__What the exercise asks__
Restate the listing word for word; omit the images.
==== Given entries ====
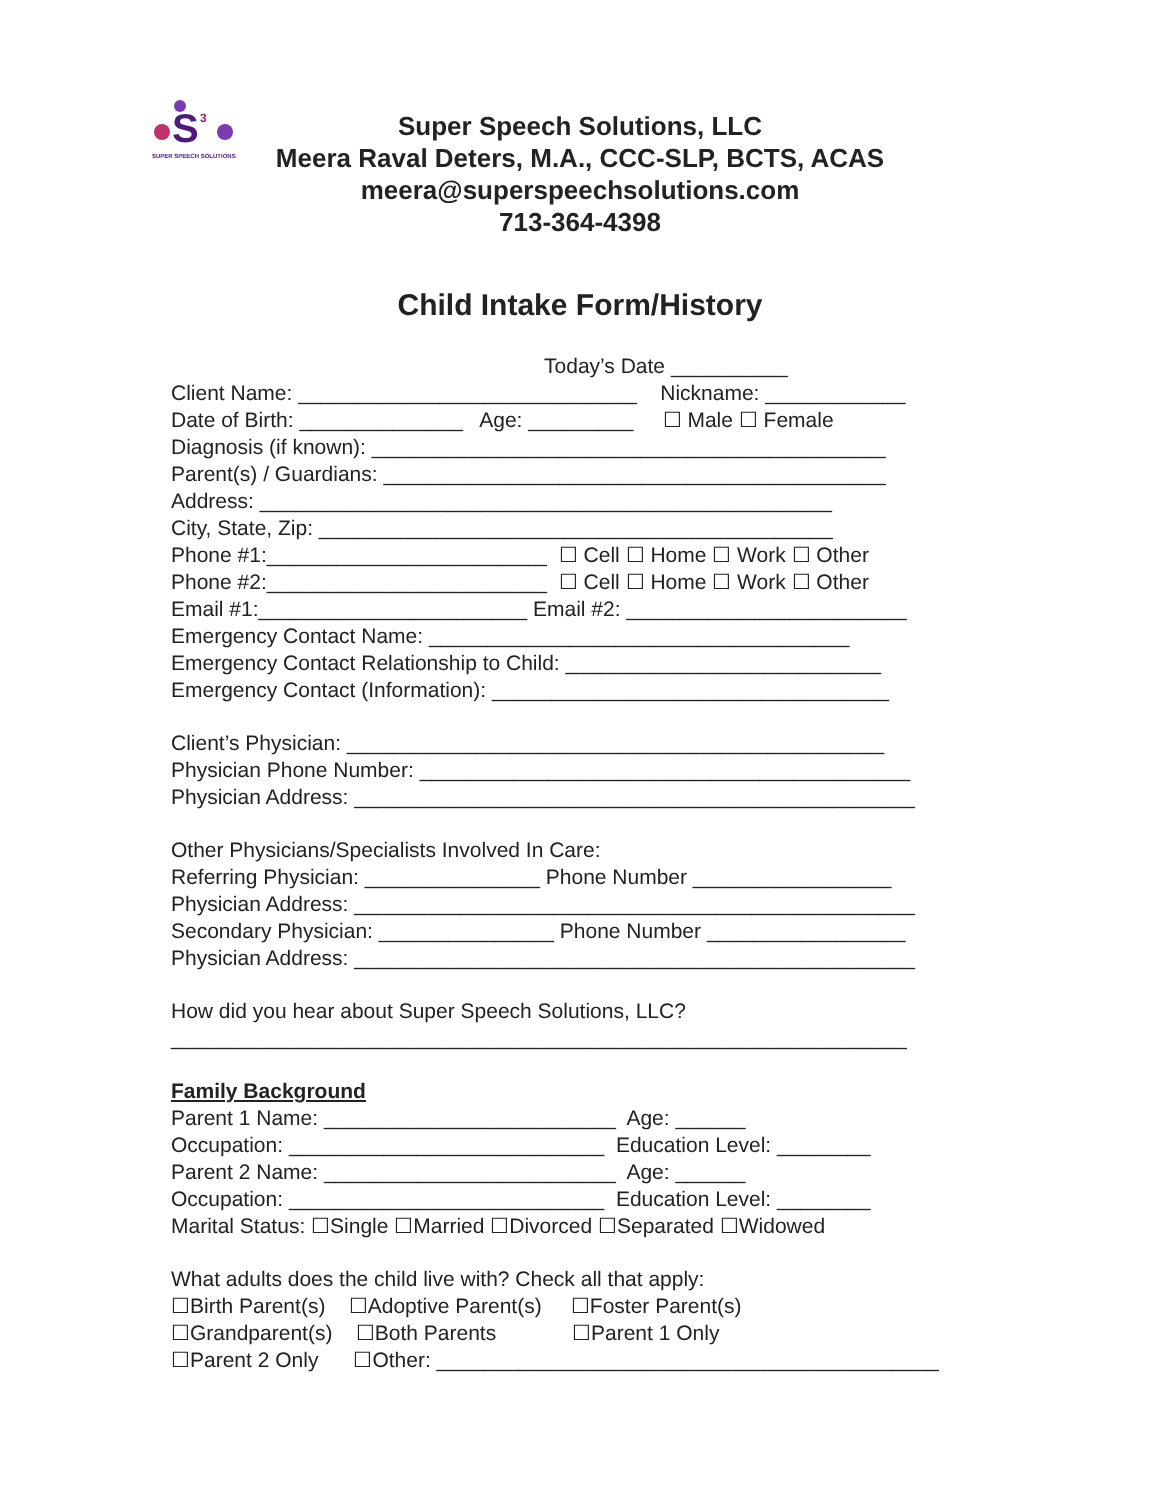S
3
SUPER SPEECH SOLUTIONS
Super Speech Solutions, LLC
Meera Raval Deters, M.A., CCC-SLP, BCTS, ACAS
meera@superspeechsolutions.com
713-364-4398
Child Intake Form/History
Today’s Date __________ Client Name: _____________________________ Nickname: ____________ Date of Birth: ______________ Age: _________ ☐ Male ☐ Female Diagnosis (if known): ____________________________________________ Parent(s) / Guardians: ___________________________________________ Address: _________________________________________________ City, State, Zip: ____________________________________________ Phone #1:________________________ ☐ Cell ☐ Home ☐ Work ☐ Other Phone #2:________________________ ☐ Cell ☐ Home ☐ Work ☐ Other Email #1:_______________________ Email #2: ________________________ Emergency Contact Name: ____________________________________ Emergency Contact Relationship to Child: ___________________________ Emergency Contact (Information): __________________________________
Client’s Physician: ______________________________________________ Physician Phone Number: __________________________________________ Physician Address: ________________________________________________
Other Physicians/Specialists Involved In Care: Referring Physician: _______________ Phone Number _________________ Physician Address: ________________________________________________ Secondary Physician: _______________ Phone Number _________________ Physician Address: ________________________________________________
How did you hear about Super Speech Solutions, LLC? _______________________________________________________________
Family Background Parent 1 Name: _________________________ Age: ______ Occupation: ___________________________ Education Level: ________ Parent 2 Name: _________________________ Age: ______ Occupation: ___________________________ Education Level: ________ Marital Status: ☐Single ☐Married ☐Divorced ☐Separated ☐Widowed
What adults does the child live with? Check all that apply: ☐Birth Parent(s) ☐Adoptive Parent(s) ☐Foster Parent(s) ☐Grandparent(s) ☐Both Parents ☐Parent 1 Only ☐Parent 2 Only ☐Other: ___________________________________________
====
__Result__
S
3
SUPER SPEECH SOLUTIONS
Super Speech Solutions, LLC
Meera Raval Deters, M.A., CCC-SLP, BCTS, ACAS
meera@superspeechsolutions.com
713-364-4398
Child Intake Form/History
Today’s Date __________ Client Name: _____________________________ Nickname: ____________ Date of Birth: ______________ Age: _________ ☐ Male ☐ Female Diagnosis (if known): ____________________________________________ Parent(s) / Guardians: ___________________________________________ Address: _________________________________________________ City, State, Zip: ____________________________________________ Phone #1:________________________ ☐ Cell ☐ Home ☐ Work ☐ Other Phone #2:________________________ ☐ Cell ☐ Home ☐ Work ☐ Other Email #1:_______________________ Email #2: ________________________ Emergency Contact Name: ____________________________________ Emergency Contact Relationship to Child: ___________________________ Emergency Contact (Information): __________________________________
Client’s Physician: ______________________________________________ Physician Phone Number: __________________________________________ Physician Address: ________________________________________________
Other Physicians/Specialists Involved In Care: Referring Physician: _______________ Phone Number _________________ Physician Address: ________________________________________________ Secondary Physician: _______________ Phone Number _________________ Physician Address: ________________________________________________
How did you hear about Super Speech Solutions, LLC? _______________________________________________________________
Family Background Parent 1 Name: _________________________ Age: ______ Occupation: ___________________________ Education Level: ________ Parent 2 Name: _________________________ Age: ______ Occupation: ___________________________ Education Level: ________ Marital Status: ☐Single ☐Married ☐Divorced ☐Separated ☐Widowed
What adults does the child live with? Check all that apply: ☐Birth Parent(s) ☐Adoptive Parent(s) ☐Foster Parent(s) ☐Grandparent(s) ☐Both Parents ☐Parent 1 Only ☐Parent 2 Only ☐Other: ___________________________________________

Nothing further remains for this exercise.